If $\gcd (a, bc) = d$ and $\gcd(a, b) = 1$, then $\gcd(a, c) = d $

Question

I have proceeded to as far as declaring these with EEA but I do not know how to show that $d \mid c$ for the conclusion. Any help to go to this direction will be greatly appreciated.

Answer 1

Note that $d \mid a$ because $\gcd(a,bc) = d$.

We need $d \mid c$ as well, as you state. We know that $d \mid bc$ so that $bc = Ad$ for some $A$.

Then there are $C,D$ such that $Ca + Db = 1$, by $\gcd(a,b) = 1$.

So $Cac + Dbc = c$ and so $Cac + DAd = c$, using $bc = Ad$.
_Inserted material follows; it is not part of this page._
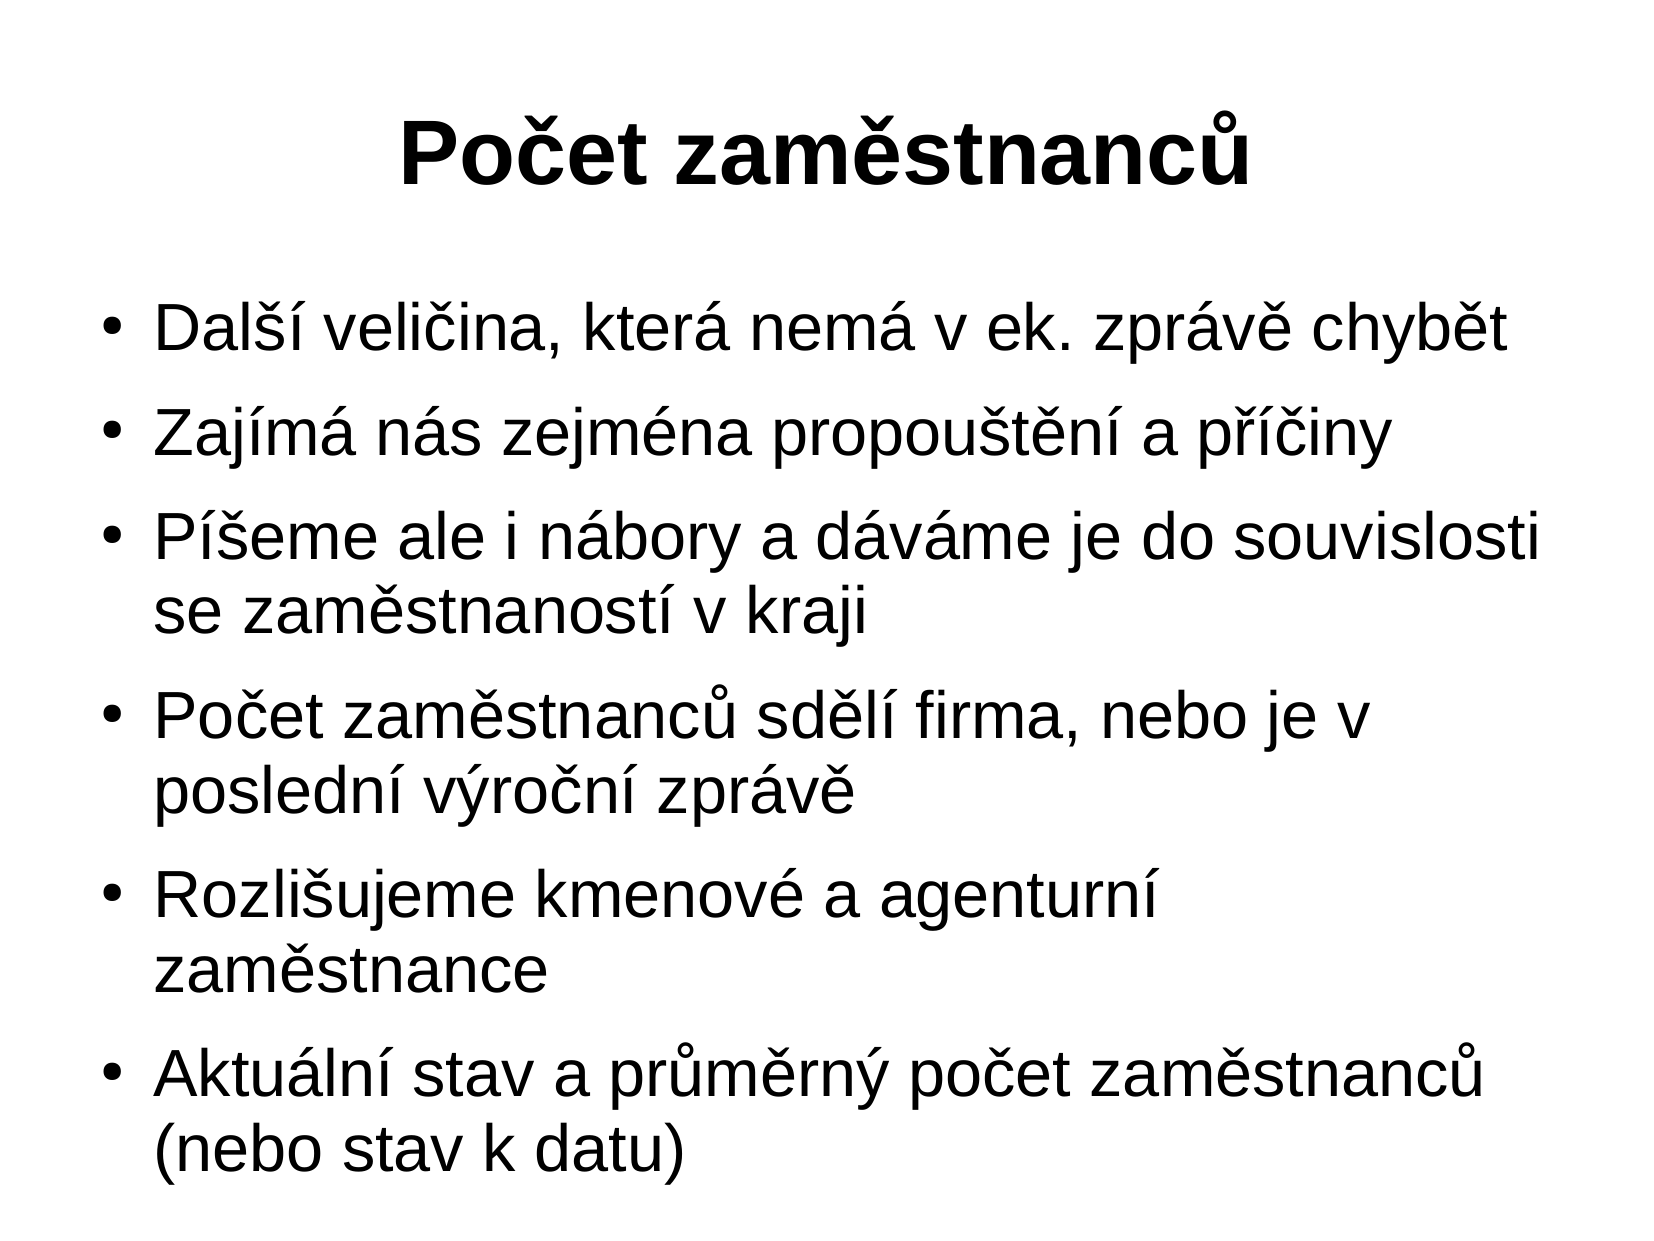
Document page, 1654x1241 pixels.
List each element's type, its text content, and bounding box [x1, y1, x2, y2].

title Počet zaměstnanců [82, 49, 1571, 257]
list Další veličina, která nemá v ek. zprávě chybět Zajímá nás zejména propouštění a příčiny Píšeme ale i nábory a dáváme je do souvislosti se zaměstnaností v kraji Počet zaměstnanců sdělí firma, nebo je v poslední výroční zprávě Rozlišujeme kmenové a agenturní zaměstnance Aktuální stav a průměrný počet zaměstnanců (nebo stav k datu) [82, 290, 1571, 1186]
As $d \mid a$, $d$ divides $Cac$ and $DAd$, and hence their sum as well. So $d$ divides $c$, as required.

Answer 2

Use Gauß's lemma:

If $d\mid bc$ and $\gcd(d,b)=1$, then $d\mid c$.

Answer 3

We know that $d \mid a$. However, since $\gcd(a,b) = 1$, we also know that $b$ and $d$ share no common factors (that is, $\gcd(d,b) = 1$).

Then, since we also know that $d \mid bc$, it must also be that $d \mid c$.